#### Work to be completed:
Write out, unaltered, each line from the top of the records below down to the line where "ring dip: (678, 826)" appears, that line included.

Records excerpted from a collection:
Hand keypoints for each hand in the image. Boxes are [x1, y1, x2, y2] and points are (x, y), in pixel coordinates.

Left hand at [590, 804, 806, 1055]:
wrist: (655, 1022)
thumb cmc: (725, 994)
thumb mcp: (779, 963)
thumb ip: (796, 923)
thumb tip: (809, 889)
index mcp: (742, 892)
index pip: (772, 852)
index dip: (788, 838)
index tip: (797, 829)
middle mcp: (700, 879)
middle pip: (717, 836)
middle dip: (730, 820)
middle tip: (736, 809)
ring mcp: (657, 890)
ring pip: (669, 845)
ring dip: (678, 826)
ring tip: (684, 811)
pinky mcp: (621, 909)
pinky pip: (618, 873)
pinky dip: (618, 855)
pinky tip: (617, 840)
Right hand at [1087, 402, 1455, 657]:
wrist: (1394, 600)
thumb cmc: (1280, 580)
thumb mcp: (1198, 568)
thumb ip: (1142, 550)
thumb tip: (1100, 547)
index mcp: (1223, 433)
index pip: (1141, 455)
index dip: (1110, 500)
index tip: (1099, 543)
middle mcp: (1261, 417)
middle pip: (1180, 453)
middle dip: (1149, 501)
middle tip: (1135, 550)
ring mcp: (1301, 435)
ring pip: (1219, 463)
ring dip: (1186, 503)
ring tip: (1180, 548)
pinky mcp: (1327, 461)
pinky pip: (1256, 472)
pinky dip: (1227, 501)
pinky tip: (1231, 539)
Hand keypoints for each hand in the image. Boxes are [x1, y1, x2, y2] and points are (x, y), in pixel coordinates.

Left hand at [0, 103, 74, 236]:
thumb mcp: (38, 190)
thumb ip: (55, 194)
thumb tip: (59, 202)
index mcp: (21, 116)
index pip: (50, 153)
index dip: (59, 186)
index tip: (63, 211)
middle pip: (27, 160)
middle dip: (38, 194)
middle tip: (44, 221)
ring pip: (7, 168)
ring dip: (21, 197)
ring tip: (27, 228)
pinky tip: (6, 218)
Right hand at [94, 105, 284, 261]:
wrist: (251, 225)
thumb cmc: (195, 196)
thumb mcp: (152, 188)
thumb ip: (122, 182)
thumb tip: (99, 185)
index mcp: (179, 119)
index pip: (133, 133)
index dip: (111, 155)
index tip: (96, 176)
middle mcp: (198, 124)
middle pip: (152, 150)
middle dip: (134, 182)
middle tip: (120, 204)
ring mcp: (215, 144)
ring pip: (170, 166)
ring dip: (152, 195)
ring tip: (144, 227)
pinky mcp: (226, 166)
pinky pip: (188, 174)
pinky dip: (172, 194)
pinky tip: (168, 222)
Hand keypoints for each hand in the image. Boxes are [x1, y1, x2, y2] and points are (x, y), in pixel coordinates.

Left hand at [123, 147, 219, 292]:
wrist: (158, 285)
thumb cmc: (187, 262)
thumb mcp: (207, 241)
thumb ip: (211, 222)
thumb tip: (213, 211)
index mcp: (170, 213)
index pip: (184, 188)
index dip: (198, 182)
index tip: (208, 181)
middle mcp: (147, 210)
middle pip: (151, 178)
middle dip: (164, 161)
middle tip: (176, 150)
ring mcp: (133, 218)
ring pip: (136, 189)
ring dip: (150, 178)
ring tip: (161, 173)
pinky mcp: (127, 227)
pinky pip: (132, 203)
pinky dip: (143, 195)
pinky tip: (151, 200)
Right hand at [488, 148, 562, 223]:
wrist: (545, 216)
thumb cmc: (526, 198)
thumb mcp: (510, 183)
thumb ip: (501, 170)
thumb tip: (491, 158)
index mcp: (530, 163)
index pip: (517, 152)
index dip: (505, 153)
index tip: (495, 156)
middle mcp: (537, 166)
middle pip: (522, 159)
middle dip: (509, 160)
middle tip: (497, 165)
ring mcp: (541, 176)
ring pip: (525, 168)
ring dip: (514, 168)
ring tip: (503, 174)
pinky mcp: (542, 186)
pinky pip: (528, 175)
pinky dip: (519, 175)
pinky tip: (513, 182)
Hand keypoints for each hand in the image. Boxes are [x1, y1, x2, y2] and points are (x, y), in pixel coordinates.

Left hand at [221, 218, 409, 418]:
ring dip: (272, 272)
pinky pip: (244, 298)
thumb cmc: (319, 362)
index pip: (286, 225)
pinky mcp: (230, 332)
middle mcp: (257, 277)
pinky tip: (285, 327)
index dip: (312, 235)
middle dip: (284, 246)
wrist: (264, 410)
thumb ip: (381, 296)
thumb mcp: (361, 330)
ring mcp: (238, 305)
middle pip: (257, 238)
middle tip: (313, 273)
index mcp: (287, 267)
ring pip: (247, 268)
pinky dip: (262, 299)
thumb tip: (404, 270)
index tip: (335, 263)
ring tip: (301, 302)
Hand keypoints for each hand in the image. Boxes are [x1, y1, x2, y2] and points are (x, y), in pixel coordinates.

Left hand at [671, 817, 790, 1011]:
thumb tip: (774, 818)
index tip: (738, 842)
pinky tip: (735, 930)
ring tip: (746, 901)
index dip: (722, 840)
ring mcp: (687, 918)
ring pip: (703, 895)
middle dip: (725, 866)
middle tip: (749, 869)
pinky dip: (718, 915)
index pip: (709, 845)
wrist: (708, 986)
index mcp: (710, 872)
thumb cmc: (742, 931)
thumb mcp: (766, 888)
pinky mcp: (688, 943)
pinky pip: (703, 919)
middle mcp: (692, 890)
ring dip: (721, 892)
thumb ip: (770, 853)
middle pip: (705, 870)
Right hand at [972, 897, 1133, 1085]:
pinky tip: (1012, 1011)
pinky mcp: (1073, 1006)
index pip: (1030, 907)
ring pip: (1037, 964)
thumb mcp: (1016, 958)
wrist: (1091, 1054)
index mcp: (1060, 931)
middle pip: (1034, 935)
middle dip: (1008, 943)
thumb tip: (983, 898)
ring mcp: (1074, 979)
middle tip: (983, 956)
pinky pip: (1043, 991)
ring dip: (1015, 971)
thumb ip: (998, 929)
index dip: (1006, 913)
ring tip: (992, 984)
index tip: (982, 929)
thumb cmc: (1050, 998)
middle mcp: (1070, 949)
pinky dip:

#### Finished exercise:
Hand keypoints for each hand in the image. Boxes are [x1, y1, x2, y2] and points are (x, y), in pixel coordinates.

Left hand at [590, 804, 806, 1055]:
wrist: (655, 1022)
thumb cmc: (725, 994)
thumb mcp: (779, 963)
thumb ip: (796, 923)
thumb tip: (809, 889)
index mcp: (742, 892)
index pip: (772, 852)
index dip: (788, 838)
index tip: (797, 829)
middle mcp: (700, 879)
middle pip: (717, 836)
middle dip: (730, 820)
middle tip: (736, 809)
ring mcp: (657, 890)
ring pip: (669, 845)
ring dip: (678, 826)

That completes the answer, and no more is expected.